Try it: In the listing below, the line containing "plush toy middle" marks the end; copy exactly every line from the first through that one.
------------------------
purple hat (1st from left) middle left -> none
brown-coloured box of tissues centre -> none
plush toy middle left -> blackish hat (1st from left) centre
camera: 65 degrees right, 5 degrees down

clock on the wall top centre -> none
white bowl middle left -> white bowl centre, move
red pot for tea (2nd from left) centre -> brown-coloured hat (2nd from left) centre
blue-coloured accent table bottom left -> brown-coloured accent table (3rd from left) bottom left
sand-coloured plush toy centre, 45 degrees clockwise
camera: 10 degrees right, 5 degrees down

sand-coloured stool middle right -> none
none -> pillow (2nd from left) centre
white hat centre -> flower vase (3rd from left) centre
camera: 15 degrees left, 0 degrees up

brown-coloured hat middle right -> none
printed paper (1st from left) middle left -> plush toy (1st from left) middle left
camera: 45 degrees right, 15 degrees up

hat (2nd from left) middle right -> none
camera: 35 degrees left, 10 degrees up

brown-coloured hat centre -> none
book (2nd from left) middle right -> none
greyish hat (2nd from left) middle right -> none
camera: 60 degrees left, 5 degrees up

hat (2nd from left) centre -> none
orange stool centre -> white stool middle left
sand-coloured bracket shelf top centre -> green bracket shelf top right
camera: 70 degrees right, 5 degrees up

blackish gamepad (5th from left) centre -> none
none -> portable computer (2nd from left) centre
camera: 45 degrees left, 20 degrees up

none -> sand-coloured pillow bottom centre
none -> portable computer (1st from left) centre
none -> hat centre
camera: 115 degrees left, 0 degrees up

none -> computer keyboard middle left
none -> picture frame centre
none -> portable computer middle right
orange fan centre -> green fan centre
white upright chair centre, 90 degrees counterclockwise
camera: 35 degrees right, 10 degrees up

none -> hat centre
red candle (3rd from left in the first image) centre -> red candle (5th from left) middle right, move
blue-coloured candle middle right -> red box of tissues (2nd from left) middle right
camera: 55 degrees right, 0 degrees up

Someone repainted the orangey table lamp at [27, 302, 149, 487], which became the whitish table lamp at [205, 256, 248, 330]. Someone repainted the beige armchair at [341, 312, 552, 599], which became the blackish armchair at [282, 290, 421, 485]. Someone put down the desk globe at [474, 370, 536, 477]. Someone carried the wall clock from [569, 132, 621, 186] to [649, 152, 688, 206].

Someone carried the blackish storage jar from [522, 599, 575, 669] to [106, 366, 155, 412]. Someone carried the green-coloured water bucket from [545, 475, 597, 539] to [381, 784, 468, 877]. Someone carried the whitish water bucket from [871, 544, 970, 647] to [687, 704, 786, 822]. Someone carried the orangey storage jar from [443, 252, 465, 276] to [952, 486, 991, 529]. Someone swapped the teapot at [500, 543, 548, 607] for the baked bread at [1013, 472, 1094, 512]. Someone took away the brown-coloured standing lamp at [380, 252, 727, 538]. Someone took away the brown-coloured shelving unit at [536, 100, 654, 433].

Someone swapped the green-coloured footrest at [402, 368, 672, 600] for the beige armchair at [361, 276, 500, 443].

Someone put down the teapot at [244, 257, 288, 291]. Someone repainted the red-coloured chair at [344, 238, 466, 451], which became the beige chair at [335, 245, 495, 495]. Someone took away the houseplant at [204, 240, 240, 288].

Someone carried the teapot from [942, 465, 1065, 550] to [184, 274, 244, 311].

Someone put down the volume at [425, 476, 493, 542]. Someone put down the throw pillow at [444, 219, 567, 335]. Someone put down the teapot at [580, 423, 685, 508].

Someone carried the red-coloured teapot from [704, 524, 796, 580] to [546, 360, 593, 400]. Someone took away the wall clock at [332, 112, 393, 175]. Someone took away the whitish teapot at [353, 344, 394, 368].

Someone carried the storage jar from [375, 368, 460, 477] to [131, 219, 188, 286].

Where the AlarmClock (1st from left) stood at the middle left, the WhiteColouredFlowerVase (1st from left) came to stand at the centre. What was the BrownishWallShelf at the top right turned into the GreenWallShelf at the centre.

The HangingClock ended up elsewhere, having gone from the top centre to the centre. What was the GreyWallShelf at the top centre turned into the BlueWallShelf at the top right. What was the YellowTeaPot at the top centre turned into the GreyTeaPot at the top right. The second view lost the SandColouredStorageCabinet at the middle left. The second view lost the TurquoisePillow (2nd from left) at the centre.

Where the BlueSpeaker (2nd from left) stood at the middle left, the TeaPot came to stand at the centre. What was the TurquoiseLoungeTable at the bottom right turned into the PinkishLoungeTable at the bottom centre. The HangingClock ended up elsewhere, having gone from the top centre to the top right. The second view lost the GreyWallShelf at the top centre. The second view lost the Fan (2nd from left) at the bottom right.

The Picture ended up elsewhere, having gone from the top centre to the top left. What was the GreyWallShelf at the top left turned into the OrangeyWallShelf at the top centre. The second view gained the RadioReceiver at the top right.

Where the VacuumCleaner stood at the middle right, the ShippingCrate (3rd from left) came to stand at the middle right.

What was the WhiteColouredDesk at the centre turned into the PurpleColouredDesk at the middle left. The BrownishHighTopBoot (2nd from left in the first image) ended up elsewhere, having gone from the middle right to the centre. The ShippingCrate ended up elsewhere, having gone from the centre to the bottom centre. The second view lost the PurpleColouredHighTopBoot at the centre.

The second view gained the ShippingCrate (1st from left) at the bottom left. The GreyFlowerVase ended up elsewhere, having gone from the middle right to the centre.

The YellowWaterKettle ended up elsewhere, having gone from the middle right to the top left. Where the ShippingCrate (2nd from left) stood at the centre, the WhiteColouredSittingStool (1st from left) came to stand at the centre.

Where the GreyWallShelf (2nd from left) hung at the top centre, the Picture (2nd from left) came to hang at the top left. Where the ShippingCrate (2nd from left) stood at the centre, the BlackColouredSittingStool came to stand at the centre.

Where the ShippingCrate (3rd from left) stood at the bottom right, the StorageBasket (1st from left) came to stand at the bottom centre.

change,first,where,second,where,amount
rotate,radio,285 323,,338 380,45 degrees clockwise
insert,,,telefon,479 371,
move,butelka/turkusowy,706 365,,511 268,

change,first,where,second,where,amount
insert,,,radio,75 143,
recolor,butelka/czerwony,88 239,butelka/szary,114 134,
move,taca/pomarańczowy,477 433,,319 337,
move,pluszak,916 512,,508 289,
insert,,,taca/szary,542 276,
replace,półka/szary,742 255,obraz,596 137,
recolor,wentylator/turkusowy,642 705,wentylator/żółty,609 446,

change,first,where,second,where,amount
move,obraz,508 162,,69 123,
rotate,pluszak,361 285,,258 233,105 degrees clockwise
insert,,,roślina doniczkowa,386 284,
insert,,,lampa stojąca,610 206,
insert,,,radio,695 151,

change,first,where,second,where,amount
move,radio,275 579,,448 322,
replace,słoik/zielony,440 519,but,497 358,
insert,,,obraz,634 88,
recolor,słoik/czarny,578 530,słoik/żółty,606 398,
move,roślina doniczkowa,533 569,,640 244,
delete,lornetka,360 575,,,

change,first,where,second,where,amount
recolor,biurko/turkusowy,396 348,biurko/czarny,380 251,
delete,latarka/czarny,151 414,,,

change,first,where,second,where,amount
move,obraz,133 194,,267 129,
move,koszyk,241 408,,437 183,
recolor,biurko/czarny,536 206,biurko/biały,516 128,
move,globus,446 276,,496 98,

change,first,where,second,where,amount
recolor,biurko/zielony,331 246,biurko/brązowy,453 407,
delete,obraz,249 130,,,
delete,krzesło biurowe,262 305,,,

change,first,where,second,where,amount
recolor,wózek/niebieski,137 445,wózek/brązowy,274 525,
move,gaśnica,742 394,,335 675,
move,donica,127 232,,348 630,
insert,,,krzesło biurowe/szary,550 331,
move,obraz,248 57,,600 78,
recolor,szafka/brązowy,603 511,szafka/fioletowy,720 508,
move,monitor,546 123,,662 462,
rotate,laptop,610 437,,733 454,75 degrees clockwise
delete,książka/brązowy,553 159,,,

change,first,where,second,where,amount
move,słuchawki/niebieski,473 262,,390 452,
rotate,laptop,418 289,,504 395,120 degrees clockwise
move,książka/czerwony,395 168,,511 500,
------------------------
Result for this task:
purple hat (1st from left) middle left -> none
brown-coloured box of tissues centre -> none
plush toy middle left -> blackish hat (1st from left) centre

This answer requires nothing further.